John Baron MP is a Member of the Foreign Affairs Select Committee, has consistently opposed the West’s policy in Afghanistan, and was the only Conservative to vote against the Government’s continued policy in the first vote on the issue in 2010.
The leaked NATO report should be making people sit up and think. It is the result of 27,000 interviews from 4,000 captured Taliban, Al Qaeda and other foreign fighters. The report claims that the Taliban insurgency remains intact – despite NATO’s assertions to the contrary; that the Taliban are being directly assisted by Pakistani security services – despite their claims to the contrary; and that the Taliban enjoys wide support among the Afghan people – again despite NATO claims to the contrary.
These findings confirm that the West now needs to respond positively to Taliban overtures about talks, before it is too late. The British Government has its work cut out to persuade the US to better recognise this fact.
Our strategy in Afghanistan has been dogged by the failure to recognise two fundamentally important distinctions.
The first is that between the key objective of keeping Al Qaeda out of Afghanistan, and the accompanying goals. These goals include a stable and secure Afghanistan. The problem is that these goals have become ends in themselves. This loss of focus has caused confusion and produced mission creep. Talk of the need to ensure human rights and democracy are examples.
The Government’s deadline for troop withdrawal for a conditions-based mission – to defeat Al Qaeda – illustrates the point. Troops will be withdrawn, whatever the situation on the ground. No wonder ‘Joe Public’ has still not got the message when the mission is so incoherent.
The second distinction the West has failed to recognise is that which exists between the Taliban and Al Qaeda. The relationship is complex and not well understood. Whilst accepting that there are different shades of Taliban, there is little love lost between them and Al Qaeda. The Taliban know that Al Qaeda was ultimately responsible for their downfall. In many respects, Al Qaeda members are seen as foreigners fighting a foreign war. With intelligence sources suggesting there is little remaining of Al Qaeda in Afghanistan, there is no guarantee whatsoever that the Taliban would let them back in should they be part of a settlement.

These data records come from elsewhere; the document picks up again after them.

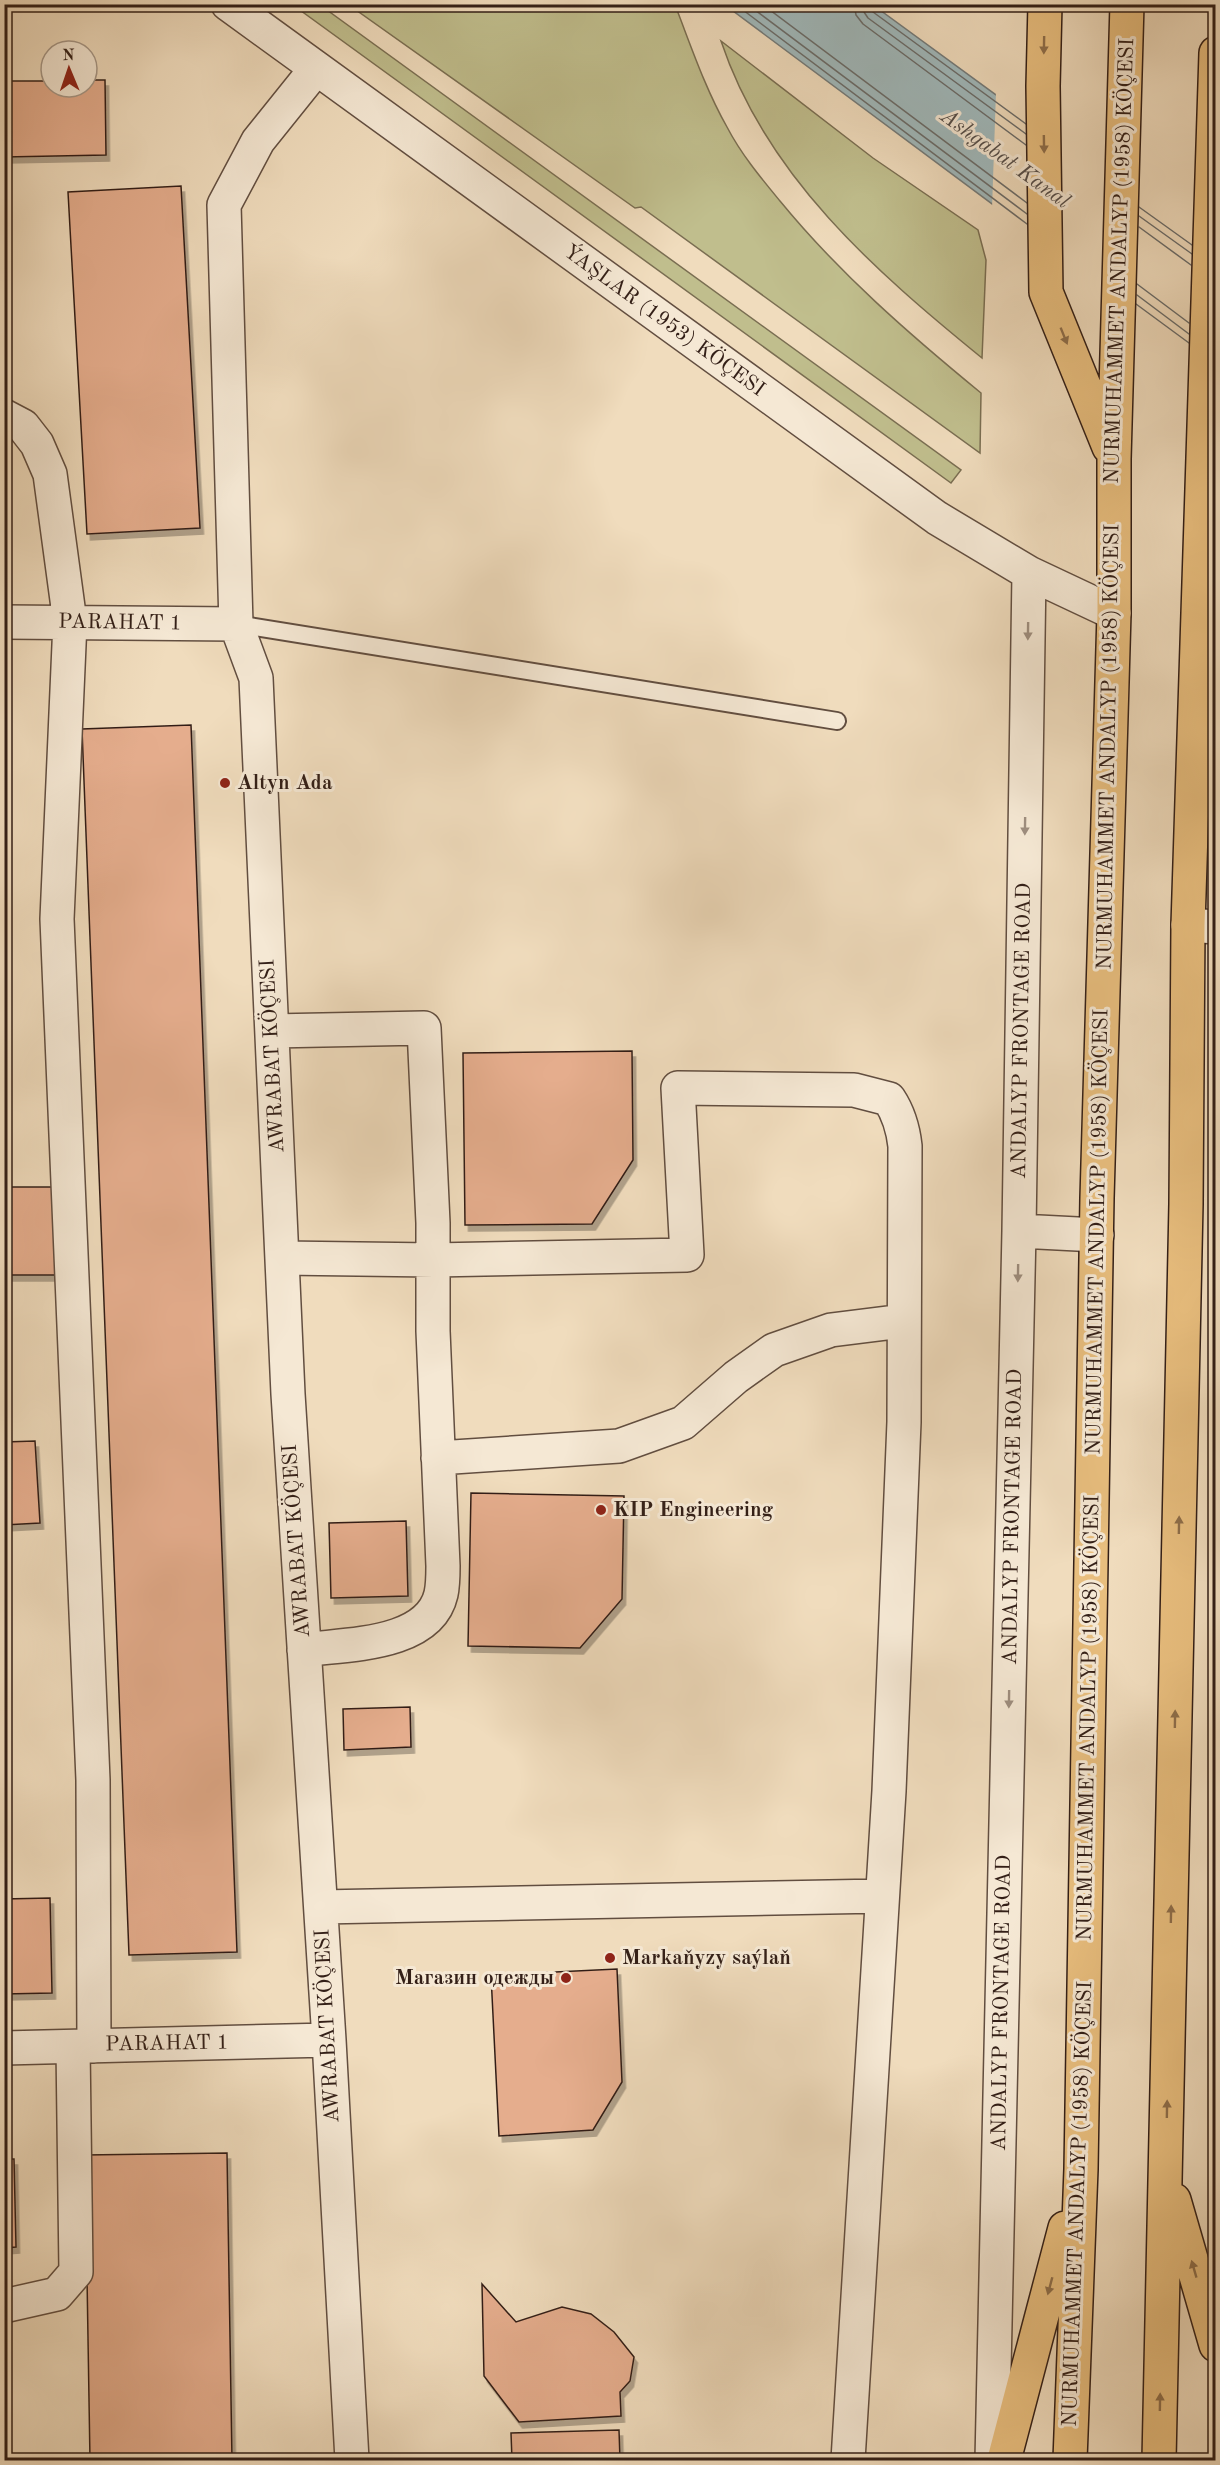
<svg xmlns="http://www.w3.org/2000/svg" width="1220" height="2465" viewBox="0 0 1220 2465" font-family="'Old Standard TT',serif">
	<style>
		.green { fill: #c0be8d; stroke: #7a6e52; stroke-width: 1.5 }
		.water { fill: #a0b9bc; stroke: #747b7a; stroke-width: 1.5 }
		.pier { fill: #f0dcbd }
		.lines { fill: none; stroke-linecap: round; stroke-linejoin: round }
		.shore { stroke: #6a6c6a; stroke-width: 1.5 }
		.building { fill: #e5ad8d; stroke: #331f17; stroke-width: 1.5; filter: url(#shadow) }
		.service-casing { stroke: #624e40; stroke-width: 20 }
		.minor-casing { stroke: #624e40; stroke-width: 36 }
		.primary-casing { stroke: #331f17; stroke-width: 36 }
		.service { stroke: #f5e8d4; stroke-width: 16 }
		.minor { stroke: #f5e8d4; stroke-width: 33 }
		.primary { stroke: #e8be7e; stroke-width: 33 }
		.oneway { fill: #8e6e4a }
		.oneway2 { fill: #9e8e7f }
		.poi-dot { fill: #8f2418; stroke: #f5e8d4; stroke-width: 2 }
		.labels { text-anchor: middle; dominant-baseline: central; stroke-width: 6; stroke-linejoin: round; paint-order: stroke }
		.street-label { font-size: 21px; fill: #331f17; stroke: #f5e8d4 }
		.poi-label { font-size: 21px; font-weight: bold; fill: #331f17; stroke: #f5e8d4; text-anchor: start }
		.water-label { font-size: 22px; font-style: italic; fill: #544d49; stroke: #f5e8d4 }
	</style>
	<defs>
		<filter id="shadow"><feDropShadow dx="3.5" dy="6" stdDeviation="0" flood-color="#0004"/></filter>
	</defs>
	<rect width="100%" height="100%" fill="#f0dcbd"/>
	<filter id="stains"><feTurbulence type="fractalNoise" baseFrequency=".00333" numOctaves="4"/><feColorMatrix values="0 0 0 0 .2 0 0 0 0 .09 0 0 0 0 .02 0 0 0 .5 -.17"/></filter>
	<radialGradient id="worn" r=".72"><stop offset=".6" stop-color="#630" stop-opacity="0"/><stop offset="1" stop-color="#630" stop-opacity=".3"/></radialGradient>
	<path class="green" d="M 605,4 L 613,11 L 619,4 L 670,5 L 677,10 C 692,49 706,90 727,127 C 741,154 761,178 780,201 C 839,273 909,334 981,393 L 980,453 L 641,207 L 635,208 L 349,5 Z
		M 293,5 L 320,5 L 961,470 L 951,483 Z
		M 721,41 L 873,158 L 978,230 L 986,260 L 982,358 C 875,271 766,176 721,41 Z"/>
	<path class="water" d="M 725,5 L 873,5 L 1215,255 L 1215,370 Z"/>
	<path class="pier" d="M 996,92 L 1216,251 L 1214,372 L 992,209 Z"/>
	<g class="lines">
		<path class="shore" d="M 735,4 L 1027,224
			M 747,4 L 1027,214
			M 762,4 L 1027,203
			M 854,4 L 856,15 L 863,24 L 1026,145
			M 863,4 L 864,12 L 868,18 L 1026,134
			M 871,4 L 873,12 L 1026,124
			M 1139,207 L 1192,245
			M 1139,216 L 1192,254
			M 1139,227 L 1191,265
			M 1137,284 L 1189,323
			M 1137,295 L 1189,334
			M 1136,304 L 1189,343"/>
	</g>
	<path class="building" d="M 87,80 L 105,80 L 106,155 L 4,157 L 4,81 L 51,81 L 51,87 L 87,87 Z
		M 181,186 L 200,528 L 87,534 L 68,192 Z
		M 191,725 L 237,1952 L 129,1955 L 82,729 Z
		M 632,1051 L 633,1160 L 592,1224 L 465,1225 L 463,1053 Z
		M 4,1187 L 67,1187 L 67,1275 L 4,1275 Z
		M 35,1441 L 40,1523 L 4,1525 L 4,1442 Z
		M 471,1493 L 624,1496 L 622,1599 L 580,1648 L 468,1646 Z
		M 406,1521 L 408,1596 L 331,1598 L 329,1523 Z
		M 410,1707 L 411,1747 L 344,1750 L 343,1709 Z
		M 50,1898 L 52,1993 L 4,1994 L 4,1899 Z
		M 617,1969 L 622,2082 L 593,2130 L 499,2136 L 491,1975 Z
		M 227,2153 L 232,2460 L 90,2460 L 85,2155 Z
		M 4,2159 L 14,2159 L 16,2247 L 4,2248 Z
		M 482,2284 L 516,2322 L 562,2307 L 591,2314 L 614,2332 L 634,2357 L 630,2381 L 620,2392 L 621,2416 L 519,2422 L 484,2376 Z
		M 619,2430 L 620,2460 L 512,2460 L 511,2433 Z"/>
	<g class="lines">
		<defs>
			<path id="service" d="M 236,624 L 837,721"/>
			<path id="minor" d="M 228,4 L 937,518 L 1029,573 L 1114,613
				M 315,70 L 258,141 L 224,205 L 236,624 L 256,678 L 288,1394 L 329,2040 L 352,2460
				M 4,416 L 23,426 L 37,444 L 50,474 L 70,622 L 57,919 L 93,1780 L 94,2046
				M 4,622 L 236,624
				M 1188,925 L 1216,927
				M 272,1031 L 424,1028 L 433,1223 L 433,1331 L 443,1566 C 443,1575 443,1585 441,1594 C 429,1646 346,1644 304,1650
				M 1019,1231 L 1097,1235
				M 282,1258 L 434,1260 L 687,1255 L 678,1088 L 854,1090 L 889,1099 C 899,1114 903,1128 905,1146 L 904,1422 L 889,1791 L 848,2460
				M 438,1458 L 619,1446 L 683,1423 L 736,1377 L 774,1350 L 831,1330 L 903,1321
				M 321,1907 L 882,1896
				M 4,2048 L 329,2040
				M 4,2306 L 57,2294 L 76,2272 L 73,2047
				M 992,2460 L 1019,1231 L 1029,573"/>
			<path id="primary" d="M 1045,4 L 1043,86 L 1046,292 L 1109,447
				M 1174,2200 L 1216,2345
				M 1004,2460 L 1065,2228
				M 1070,2460 L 1081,2169 L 1097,1198 L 1114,613 L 1114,459 L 1127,4
				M 1159,2460 L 1186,1204 L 1188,925 L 1216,53"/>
		</defs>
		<use href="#service" class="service-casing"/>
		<use href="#minor" class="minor-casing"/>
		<use href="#primary" class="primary-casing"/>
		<use href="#service" class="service"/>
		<use href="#minor" class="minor"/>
		<use href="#primary" class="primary"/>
	</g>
	<defs><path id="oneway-solid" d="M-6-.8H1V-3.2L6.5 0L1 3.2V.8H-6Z" transform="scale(1.5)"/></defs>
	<g class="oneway">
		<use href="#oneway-solid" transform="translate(1044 45) rotate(91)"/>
		<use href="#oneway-solid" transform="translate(1044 144) rotate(89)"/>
		<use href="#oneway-solid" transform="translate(1064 336) rotate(68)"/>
		<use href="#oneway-solid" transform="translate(1179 1525) rotate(-89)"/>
		<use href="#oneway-solid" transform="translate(1175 1719) rotate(-89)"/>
		<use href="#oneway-solid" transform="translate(1171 1914) rotate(-89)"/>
		<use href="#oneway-solid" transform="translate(1167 2109) rotate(-89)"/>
		<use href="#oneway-solid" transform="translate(1194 2269) rotate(-106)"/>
		<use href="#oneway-solid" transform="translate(1050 2286) rotate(105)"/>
		<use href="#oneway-solid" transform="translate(1160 2402) rotate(-89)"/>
	</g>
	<g class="oneway2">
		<use href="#oneway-solid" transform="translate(1028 631) rotate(91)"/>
		<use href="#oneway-solid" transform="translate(1025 826) rotate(91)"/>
		<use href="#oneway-solid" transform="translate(1018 1273) rotate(91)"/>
		<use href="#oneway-solid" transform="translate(1009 1699) rotate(91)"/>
	</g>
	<g class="poi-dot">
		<circle cx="225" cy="783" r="6"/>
		<circle cx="601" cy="1510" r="6"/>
		<circle cx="610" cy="1958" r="6"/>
		<circle cx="566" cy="1978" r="6"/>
	</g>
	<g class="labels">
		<g class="street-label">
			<text transform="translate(1120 261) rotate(-88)">NURMUHAMMET ANDALYP (1958) KÖÇESI</text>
			<text transform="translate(664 321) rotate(36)">ÝAŞLAR (1953) KÖÇESI</text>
			<text transform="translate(120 623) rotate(1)">PARAHAT 1</text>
			<text transform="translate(1109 747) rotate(-89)">NURMUHAMMET ANDALYP (1958) KÖÇESI</text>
			<text transform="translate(1022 1031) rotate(-89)">ANDALYP FRONTAGE ROAD</text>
			<text transform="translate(273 1056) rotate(-93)">AWRABAT KÖÇESI</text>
			<text transform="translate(1098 1232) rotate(-89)">NURMUHAMMET ANDALYP (1958) KÖÇESI</text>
			<text transform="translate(1013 1517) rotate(-89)">ANDALYP FRONTAGE ROAD</text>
			<text transform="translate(297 1541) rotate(-94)">AWRABAT KÖÇESI</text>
			<text transform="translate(1089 1718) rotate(-89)">NURMUHAMMET ANDALYP (1958) KÖÇESI</text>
			<text transform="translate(1002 2003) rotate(-89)">ANDALYP FRONTAGE ROAD</text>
			<text transform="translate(328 2026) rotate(-93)">AWRABAT KÖÇESI</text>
			<text transform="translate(167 2044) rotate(-1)">PARAHAT 1</text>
			<text transform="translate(1078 2204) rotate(-88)">NURMUHAMMET ANDALYP (1958) KÖÇESI</text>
		</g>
		<g class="poi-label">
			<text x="237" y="783">Altyn Ada</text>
			<text x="613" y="1510">KIP Engineering</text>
			<text x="622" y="1958">Markaňyzy saýlaň</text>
			<text x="554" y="1978" text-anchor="end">Магазин одежды</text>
		</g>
		<g class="water-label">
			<text transform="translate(1005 159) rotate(36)">Ashgabat Kanal</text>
		</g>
	</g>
	<rect width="1220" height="2465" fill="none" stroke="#f0dcbd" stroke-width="24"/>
	<rect x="6" y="6" width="1208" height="2453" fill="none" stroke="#331f17" stroke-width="3"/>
	<rect x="12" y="12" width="1196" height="2441" fill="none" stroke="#331f17" stroke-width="1.5"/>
	<g transform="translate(69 69) rotate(358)"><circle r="28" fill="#f5e8d4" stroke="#a79888" stroke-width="1.5"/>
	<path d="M0-4.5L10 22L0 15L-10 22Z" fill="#8f2418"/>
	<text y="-9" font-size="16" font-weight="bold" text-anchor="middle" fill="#331f17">N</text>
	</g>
	<rect width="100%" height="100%" filter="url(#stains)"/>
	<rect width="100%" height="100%" fill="url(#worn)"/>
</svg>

The NATO report confirms that these two distinctions are important. If we are trying to create a stable and secure Afghanistan, then the Taliban have to be defeated. If, on the other hand, our mission is to keep Al Qaeda out of Afghanistan, then the Taliban could be accommodated as part of a wider settlement.
The report and these distinctions emphasise the need to open meaningful non-conditional talks with the Taliban, in order to explore possible common ground. This will probably require a preliminary trust-building phase.
Up to fairly recently, the American view – at least publicly – has been that they will only talk to the Taliban if they lay down their arms and accept the Afghan constitution. This will never happen. The Taliban will not be beaten. The British Government must now press the United States to respond positively to the Taliban’s Qatar initiative. We must remind them that you can talk and fight at the same time – as we proved in Northern Ireland.
This is one of those key turning-points in this long and sorry affair, which we will regret if we pass it up. Afghanistan has cost us dear both in lives and treasure. Soldiers only buy time. The diplomats must now step up to the plate.